**Stated exercise:** Count the lines in the rows that contain the string "tangentPropagation", treating uppercase and lowercase letters as distinct, and give only that number.

**Given data:**
"""

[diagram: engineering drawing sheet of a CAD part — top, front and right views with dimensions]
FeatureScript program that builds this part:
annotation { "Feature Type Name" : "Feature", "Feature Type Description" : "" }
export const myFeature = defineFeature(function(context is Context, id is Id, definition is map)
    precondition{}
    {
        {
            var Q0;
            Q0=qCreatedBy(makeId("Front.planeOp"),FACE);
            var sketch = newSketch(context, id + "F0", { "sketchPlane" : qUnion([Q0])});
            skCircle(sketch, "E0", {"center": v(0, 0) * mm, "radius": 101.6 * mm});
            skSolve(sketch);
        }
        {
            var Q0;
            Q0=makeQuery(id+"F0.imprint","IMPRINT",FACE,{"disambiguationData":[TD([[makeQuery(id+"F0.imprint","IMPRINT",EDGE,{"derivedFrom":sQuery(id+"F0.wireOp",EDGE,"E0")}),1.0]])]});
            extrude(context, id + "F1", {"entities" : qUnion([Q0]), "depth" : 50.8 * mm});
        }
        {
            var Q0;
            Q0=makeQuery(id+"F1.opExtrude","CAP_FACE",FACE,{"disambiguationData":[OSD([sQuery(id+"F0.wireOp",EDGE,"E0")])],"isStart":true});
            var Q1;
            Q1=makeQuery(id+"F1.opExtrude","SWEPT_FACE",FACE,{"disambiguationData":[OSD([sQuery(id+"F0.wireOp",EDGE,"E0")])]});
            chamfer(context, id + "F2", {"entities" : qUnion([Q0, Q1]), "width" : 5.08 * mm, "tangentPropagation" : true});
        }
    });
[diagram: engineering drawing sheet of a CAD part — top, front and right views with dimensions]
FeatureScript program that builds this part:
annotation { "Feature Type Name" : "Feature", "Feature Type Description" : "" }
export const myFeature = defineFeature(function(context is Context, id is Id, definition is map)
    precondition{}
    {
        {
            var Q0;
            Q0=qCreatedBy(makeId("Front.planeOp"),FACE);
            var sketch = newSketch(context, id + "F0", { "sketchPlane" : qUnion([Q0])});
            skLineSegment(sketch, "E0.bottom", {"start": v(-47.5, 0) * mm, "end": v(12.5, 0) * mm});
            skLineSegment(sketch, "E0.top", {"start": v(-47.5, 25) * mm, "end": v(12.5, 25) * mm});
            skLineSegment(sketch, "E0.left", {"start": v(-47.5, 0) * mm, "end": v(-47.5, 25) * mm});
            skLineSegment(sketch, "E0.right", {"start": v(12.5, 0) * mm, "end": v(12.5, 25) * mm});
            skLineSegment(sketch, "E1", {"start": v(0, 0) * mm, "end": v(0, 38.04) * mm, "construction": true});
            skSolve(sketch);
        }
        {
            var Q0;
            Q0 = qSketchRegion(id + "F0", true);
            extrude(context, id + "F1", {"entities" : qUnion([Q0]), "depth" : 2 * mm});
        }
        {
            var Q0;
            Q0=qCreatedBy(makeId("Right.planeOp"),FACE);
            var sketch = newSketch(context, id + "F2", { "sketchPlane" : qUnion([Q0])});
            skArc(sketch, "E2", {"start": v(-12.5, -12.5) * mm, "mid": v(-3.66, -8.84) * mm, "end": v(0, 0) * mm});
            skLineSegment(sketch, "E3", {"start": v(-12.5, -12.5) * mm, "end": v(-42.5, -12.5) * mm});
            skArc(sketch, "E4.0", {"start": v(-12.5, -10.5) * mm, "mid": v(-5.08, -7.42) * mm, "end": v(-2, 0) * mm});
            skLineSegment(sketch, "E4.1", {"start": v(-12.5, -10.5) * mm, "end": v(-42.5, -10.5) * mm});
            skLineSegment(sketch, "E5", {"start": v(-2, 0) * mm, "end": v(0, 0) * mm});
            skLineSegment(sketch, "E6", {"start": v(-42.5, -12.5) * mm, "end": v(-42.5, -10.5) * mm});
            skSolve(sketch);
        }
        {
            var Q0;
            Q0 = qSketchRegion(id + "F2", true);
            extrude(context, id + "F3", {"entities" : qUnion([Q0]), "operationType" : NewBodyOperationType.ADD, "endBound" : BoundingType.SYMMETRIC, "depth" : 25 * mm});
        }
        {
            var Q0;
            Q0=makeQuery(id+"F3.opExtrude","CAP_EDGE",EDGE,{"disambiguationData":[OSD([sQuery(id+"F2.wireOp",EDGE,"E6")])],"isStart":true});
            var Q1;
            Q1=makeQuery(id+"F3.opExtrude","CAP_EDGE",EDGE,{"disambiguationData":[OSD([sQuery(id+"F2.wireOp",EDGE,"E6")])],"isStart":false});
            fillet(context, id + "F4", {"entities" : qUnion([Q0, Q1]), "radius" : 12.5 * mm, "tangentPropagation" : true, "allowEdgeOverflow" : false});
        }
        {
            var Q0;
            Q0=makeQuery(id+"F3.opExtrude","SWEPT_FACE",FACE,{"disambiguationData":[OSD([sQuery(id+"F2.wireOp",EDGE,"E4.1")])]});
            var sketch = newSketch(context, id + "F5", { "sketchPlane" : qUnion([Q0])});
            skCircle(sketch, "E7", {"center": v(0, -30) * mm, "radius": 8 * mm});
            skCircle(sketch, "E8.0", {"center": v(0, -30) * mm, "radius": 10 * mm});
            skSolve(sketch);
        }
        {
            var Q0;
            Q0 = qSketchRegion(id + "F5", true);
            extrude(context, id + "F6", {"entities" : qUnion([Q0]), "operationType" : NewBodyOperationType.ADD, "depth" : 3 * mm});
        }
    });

"""

**Finished task:** 2